Welche Schlüsselwörter charakterisieren die Arbeit?
Die Arbeit wird charakterisiert durch Schlüsselwörter wie Sittlichkeit, Sexuelle Selbstbestimmung, Sexualstrafrecht, Schutzgut, Paradigmenwechsel, Rechtsgeschichte, Sexualmoral, StGB, Reform, Sexuelle Täuschung, Prostitution, Digitale Sexualdelikte, MeToo und Vergewaltigung.
Welche Rolle spielte die "Sittlichkeit" historisch im deutschen Sexualstrafrecht?

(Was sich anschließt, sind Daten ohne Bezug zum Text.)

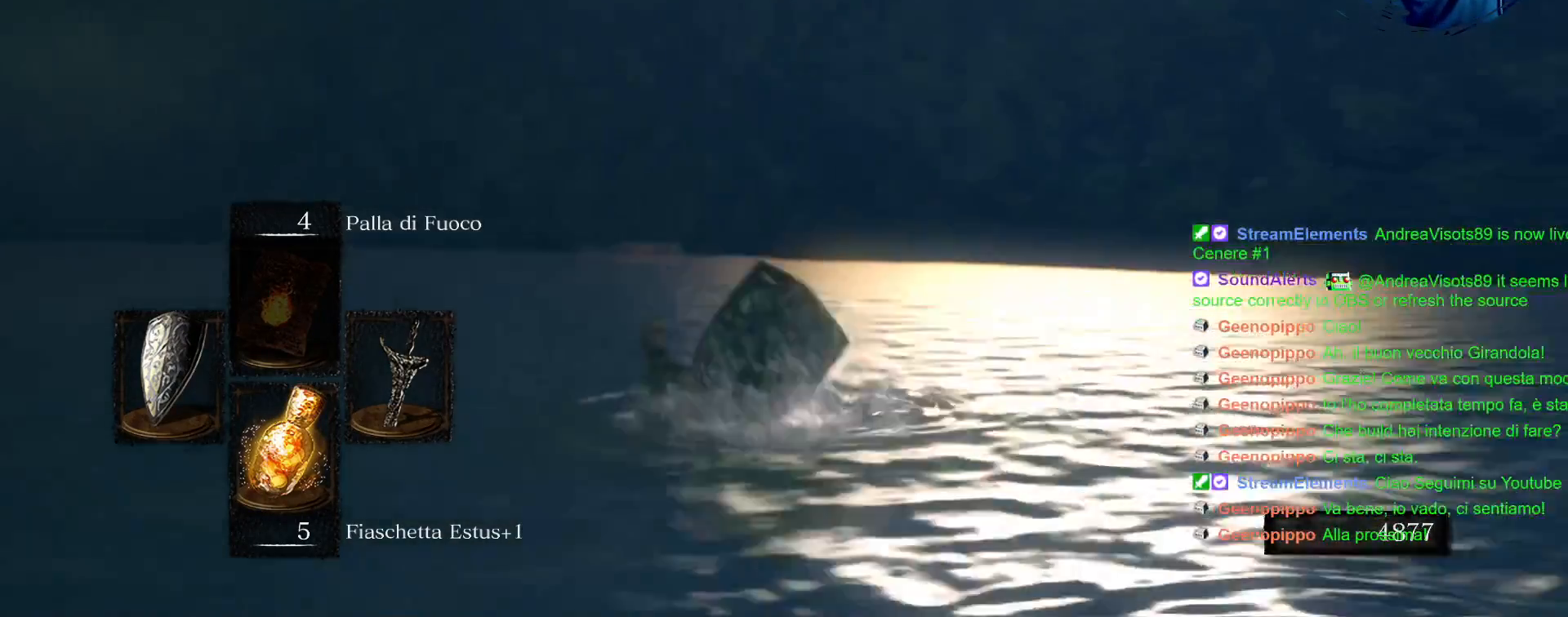
{"dt_ms": 500, "buttons": [], "left_stick": "up", "right_stick": "center"}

Historisch war die "Sittlichkeit" lange Zeit das zentrale Schutzgut des dreizehnten Abschnitts des Strafgesetzbuchs. Sie umfasste die allgemein anerkannten sozialen und moralischen Verbindlichkeiten im sexuellen Bereich und diente dazu, das Schamgefühl zu schützen und eine staatlich verordnete Sexualmoral als Ausdruck der Sittlichkeit zu sichern.
Wie hat sich die rechtliche Bewertung von sexuellen Handlungen ohne körperliche Berührung im Zuge der Digitalisierung entwickelt?
Sexuelle Interaktionen ohne körperliche Berührungen, wie Revenge Porn, Upskirting oder DeepFakes, stellen angesichts der Digitalisierung neue Herausforderungen dar. Diese Taten werden oft nur als Ehrschutzdelikte oder Delikte gegen die Privatsphäre erfasst, wodurch es im Sexualstrafrecht erhebliche Schutzdefizite gibt, da eine körperliche Beeinträchtigung oft vorausgesetzt wird.
Inwiefern steht das Prostitutionsstrafrecht im Widerspruch zum Schutz der sexuellen Selbstbestimmung?
Das Prostitutionsstrafrecht schützt Prostituierte zwar vor Ausbeutung und sexualisierter Gewalt, bestraft sie aber gleichzeitig für Handlungen, die den "öffentlichen Anstand oder die Jugend" gefährden. Dies führt zu einer Täter-Opfer-Umkehr und verstärkt die finanzielle Abhängigkeit der Prostituierten, was im Widerspruch zur sexuellen Selbstbestimmung steht.
Was versteht man unter dem "Nein heißt Nein"-Prinzip im Sexualstrafrecht von 2016 und welche Kritik gibt es daran?
Das "Nein heißt Nein"-Prinzip, eingeführt mit der Reform von 2016, verankert im § 177 StGB, dass sexuelle Handlungen gegen den erkennbaren Willen einer Person strafbar sind. Kritiker fordern jedoch ein "Ja heißt Ja"-Modell, bei dem stets eine positive Zustimmung erforderlich ist, um die sexuelle Selbstbestimmung noch umfassender zu schützen.